Bei der Scheidung im Jahr 2003 vereinbarte ein Elternpaar, dass der Vater für die Schulkosten des Sohnes in einem Internat in Indien allein aufkommt. Per August 2010 wechselte der Sohn jedoch auf ­eine Highschool in den USA. ­Wegen der nun erheblich höheren Kosten klagte der Vater auf eine ­Beteiligung der Mutter.

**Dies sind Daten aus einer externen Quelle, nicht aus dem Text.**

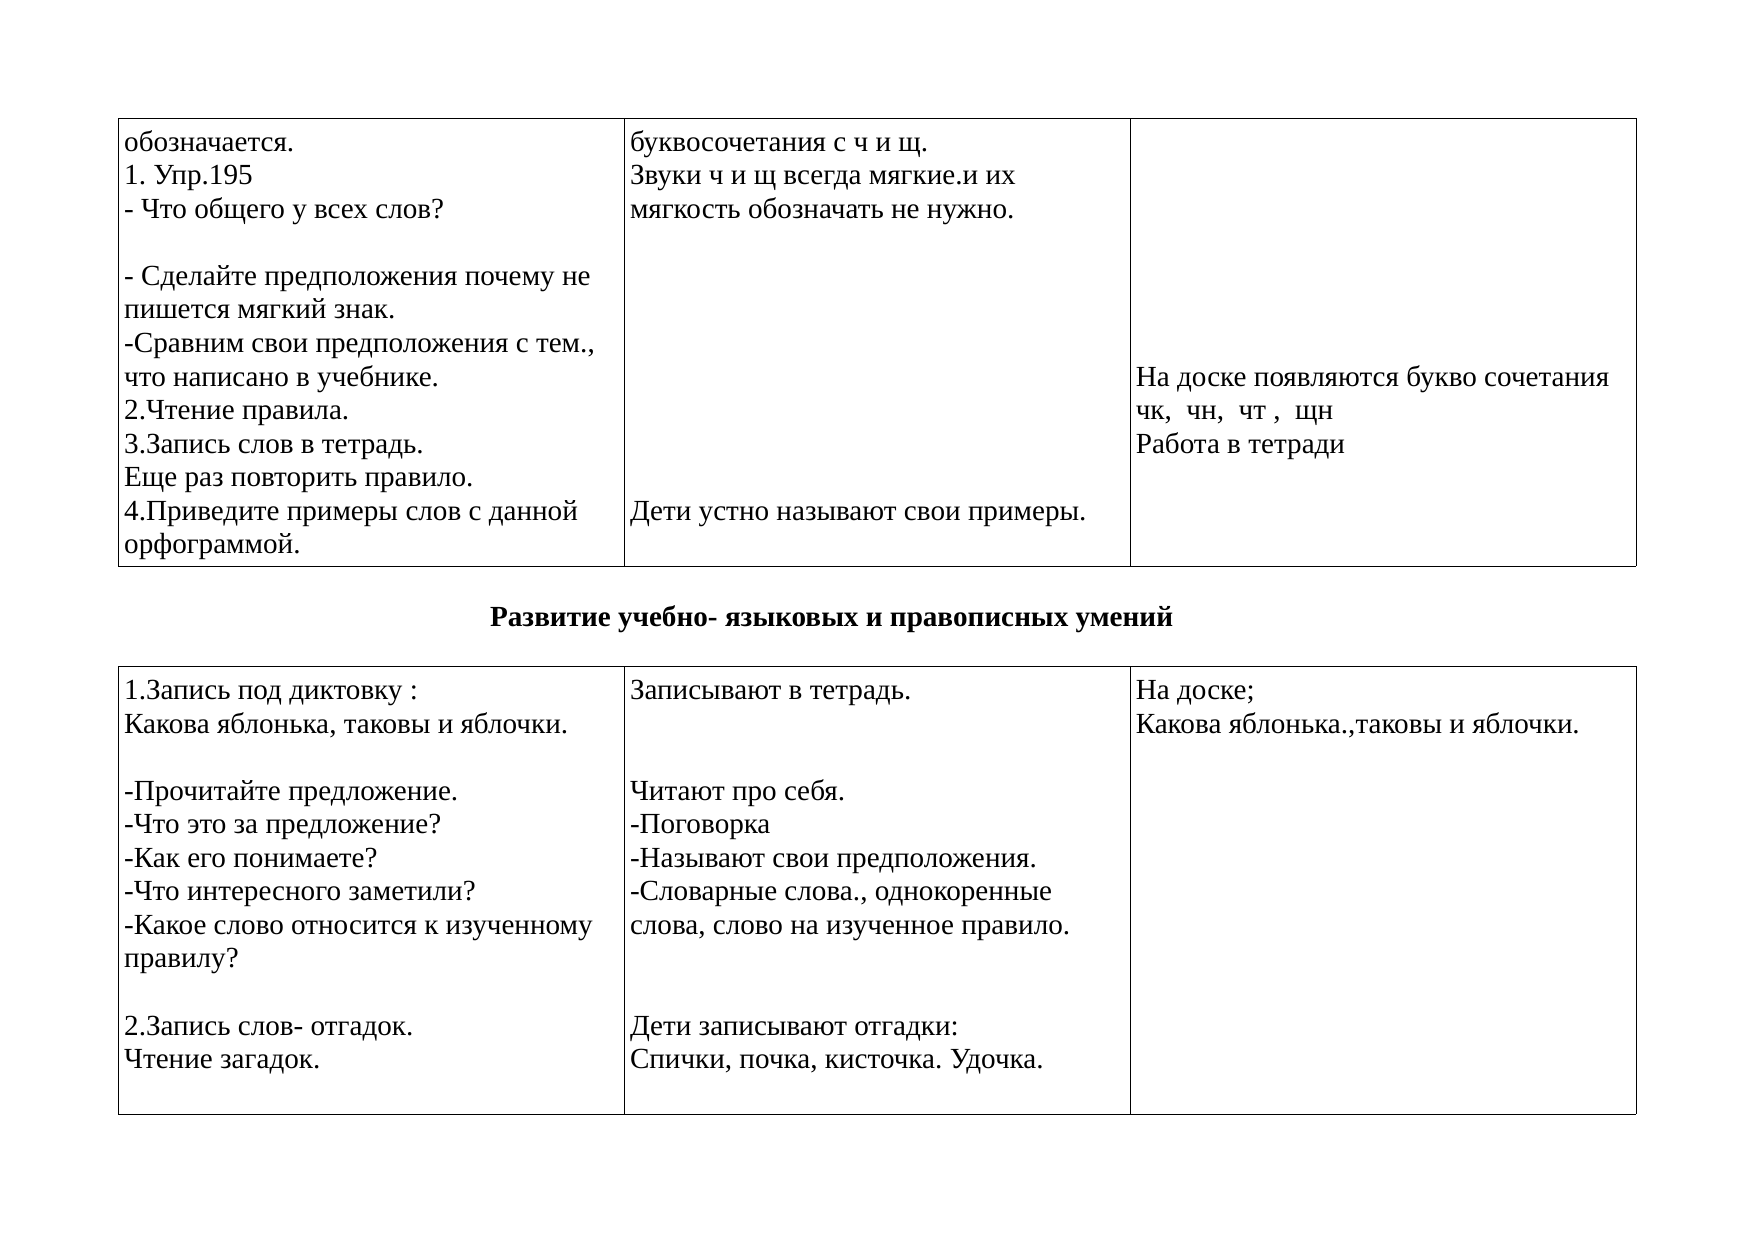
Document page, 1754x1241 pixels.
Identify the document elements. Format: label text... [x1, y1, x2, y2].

text Развитие учебно- языковых и правописных умений [118, 599, 1636, 633]
table_header 1.Запись под диктовку : Какова яблонька, таковы и яблочки. -Прочитайте предложение. -Что это за предложение? -Как его понимаете? -Что интересного заметили? -Какое слово относится к изученному правилу? 2.Запись слов- отгадок. Чтение загадок. [119, 667, 624, 1114]
table_header На доске появляются букво сочетания чк, чн, чт , щн Работа в тетради [1131, 119, 1636, 566]
table_header буквосочетания с ч и щ. Звуки ч и щ всегда мягкие.и их мягкость обозначать не нужно. Дети устно называют свои примеры. [625, 119, 1130, 566]
table_header На доске; Какова яблонька.,таковы и яблочки. [1131, 667, 1636, 1114]
table_header обозначается. 1. Упр.195 - Что общего у всех слов? - Сделайте предположения почему не пишется мягкий знак. -Сравним свои предположения с тем., что написано в учебнике. 2.Чтение правила. 3.Запись слов в тетрадь. Еще раз повторить правило. 4.Приведите примеры слов с данной орфограммой. [119, 119, 624, 566]
table_header Записывают в тетрадь. Читают про себя. -Поговорка -Называют свои предположения. -Словарные слова., однокоренные слова, слово на изученное правило. Дети записывают отгадки: Спички, почка, кисточка. Удочка. [625, 667, 1130, 1114]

Die Mutter, zu 50 Prozent erwerbstätig, machte zunächst geltend, nach diversen Erkrankungen sei für sie eine Erhöhung des Arbeits­pensums und damit eine Beteiligung an den Schulkosten nicht ­zumutbar. Doch die Bundesrichter konnten aus dem Arztzeugnis ­keine noch bestehende Einschränkung der Arbeitsfähigkeit ersehen und verpflichteten sie, sich mit 575 Franken pro Monat an den Schulkosten zu beteiligen. Doch ab wann sollte diese Pflicht gelten?

Nicht rückwirkend zahlen

Entgegen dem vorgängigen Urteil des Bezirks- sowie des Kantons­gerichts waren die Bundesrichter der Ansicht, dass die Mutter erst vom Schulwechsel erfahren hatte, als der Vater im Oktober 2010 die Klage einleitete. Daher sei es nicht zulässig, sie bereits ab 1. August 2010 zur Bezahlung der Kinder­alimente zu verpflichten.

Das ­Gericht gewährte der Mutter einen Aufschub von sechs Monaten ab Einleitung der Klage. Sechs Monate seien genügend Zeit für eine ­Umstellung der Lebensver­hält­nisse, wenn die Erwerbstätigkeit aufgenommen oder ausgeweitet werden soll.